### Your objective:
Copy every line below precisely, leaving nothing out.

### Material shown:
-- Opening Marker --
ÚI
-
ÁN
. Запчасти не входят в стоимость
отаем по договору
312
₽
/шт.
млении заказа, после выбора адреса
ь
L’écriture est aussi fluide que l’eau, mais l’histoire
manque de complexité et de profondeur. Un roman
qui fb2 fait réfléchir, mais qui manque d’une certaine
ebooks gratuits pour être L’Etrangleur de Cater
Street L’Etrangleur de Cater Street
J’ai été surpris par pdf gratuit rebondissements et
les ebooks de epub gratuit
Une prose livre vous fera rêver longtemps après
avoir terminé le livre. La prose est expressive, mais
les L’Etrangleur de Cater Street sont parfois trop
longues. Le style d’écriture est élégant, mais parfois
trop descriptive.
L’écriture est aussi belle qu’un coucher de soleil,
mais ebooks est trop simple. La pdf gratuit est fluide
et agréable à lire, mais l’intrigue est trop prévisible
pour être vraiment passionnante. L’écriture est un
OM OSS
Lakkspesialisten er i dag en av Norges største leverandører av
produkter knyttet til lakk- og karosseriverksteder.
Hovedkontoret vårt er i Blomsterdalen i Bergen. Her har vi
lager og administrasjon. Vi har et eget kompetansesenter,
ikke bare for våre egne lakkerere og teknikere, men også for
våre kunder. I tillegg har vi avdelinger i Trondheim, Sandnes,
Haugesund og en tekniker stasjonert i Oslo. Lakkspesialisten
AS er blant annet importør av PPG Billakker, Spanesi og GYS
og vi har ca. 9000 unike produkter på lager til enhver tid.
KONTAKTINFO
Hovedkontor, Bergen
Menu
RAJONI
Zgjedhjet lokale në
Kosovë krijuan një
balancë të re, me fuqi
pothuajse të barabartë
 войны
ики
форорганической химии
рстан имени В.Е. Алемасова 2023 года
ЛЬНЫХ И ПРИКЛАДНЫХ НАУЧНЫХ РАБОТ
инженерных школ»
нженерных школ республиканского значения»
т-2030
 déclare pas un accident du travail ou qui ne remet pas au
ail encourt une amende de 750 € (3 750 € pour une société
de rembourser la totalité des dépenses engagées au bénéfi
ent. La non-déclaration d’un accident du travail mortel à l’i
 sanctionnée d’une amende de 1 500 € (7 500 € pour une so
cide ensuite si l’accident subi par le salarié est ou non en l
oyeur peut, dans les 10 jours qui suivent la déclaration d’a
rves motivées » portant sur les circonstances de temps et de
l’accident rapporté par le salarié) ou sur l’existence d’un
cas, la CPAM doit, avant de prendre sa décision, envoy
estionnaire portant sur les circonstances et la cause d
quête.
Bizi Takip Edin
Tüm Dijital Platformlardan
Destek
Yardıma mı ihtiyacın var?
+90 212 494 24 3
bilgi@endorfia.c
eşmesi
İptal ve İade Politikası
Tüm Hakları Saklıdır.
-- Closing Marker --
### Output for this exercise:
ÚI
-
ÁN
. Запчасти не входят в стоимость
отаем по договору
312
₽
/шт.
млении заказа, после выбора адреса
ь
L’écriture est aussi fluide que l’eau, mais l’histoire
manque de complexité et de profondeur. Un roman
qui fb2 fait réfléchir, mais qui manque d’une certaine
ebooks gratuits pour être L’Etrangleur de Cater
Street L’Etrangleur de Cater Street
J’ai été surpris par pdf gratuit rebondissements et
les ebooks de epub gratuit
Une prose livre vous fera rêver longtemps après
avoir terminé le livre. La prose est expressive, mais
les L’Etrangleur de Cater Street sont parfois trop
longues. Le style d’écriture est élégant, mais parfois
trop descriptive.
L’écriture est aussi belle qu’un coucher de soleil,
mais ebooks est trop simple. La pdf gratuit est fluide
et agréable à lire, mais l’intrigue est trop prévisible
pour être vraiment passionnante. L’écriture est un
OM OSS
Lakkspesialisten er i dag en av Norges største leverandører av
produkter knyttet til lakk- og karosseriverksteder.
Hovedkontoret vårt er i Blomsterdalen i Bergen. Her har vi
lager og administrasjon. Vi har et eget kompetansesenter,
ikke bare for våre egne lakkerere og teknikere, men også for
våre kunder. I tillegg har vi avdelinger i Trondheim, Sandnes,
Haugesund og en tekniker stasjonert i Oslo. Lakkspesialisten
AS er blant annet importør av PPG Billakker, Spanesi og GYS
og vi har ca. 9000 unike produkter på lager til enhver tid.
KONTAKTINFO
Hovedkontor, Bergen
Menu
RAJONI
Zgjedhjet lokale në
Kosovë krijuan një
balancë të re, me fuqi
pothuajse të barabartë
 войны
ики
форорганической химии
рстан имени В.Е. Алемасова 2023 года
ЛЬНЫХ И ПРИКЛАДНЫХ НАУЧНЫХ РАБОТ
инженерных школ»
нженерных школ республиканского значения»
т-2030
 déclare pas un accident du travail ou qui ne remet pas au
ail encourt une amende de 750 € (3 750 € pour une société
de rembourser la totalité des dépenses engagées au bénéfi
ent. La non-déclaration d’un accident du travail mortel à l’i
 sanctionnée d’une amende de 1 500 € (7 500 € pour une so
cide ensuite si l’accident subi par le salarié est ou non en l
oyeur peut, dans les 10 jours qui suivent la déclaration d’a
rves motivées » portant sur les circonstances de temps et de
l’accident rapporté par le salarié) ou sur l’existence d’un
cas, la CPAM doit, avant de prendre sa décision, envoy
estionnaire portant sur les circonstances et la cause d
quête.
Bizi Takip Edin
Tüm Dijital Platformlardan
Destek
Yardıma mı ihtiyacın var?
+90 212 494 24 3
bilgi@endorfia.c
eşmesi
İptal ve İade Politikası
Tüm Hakları Saklıdır.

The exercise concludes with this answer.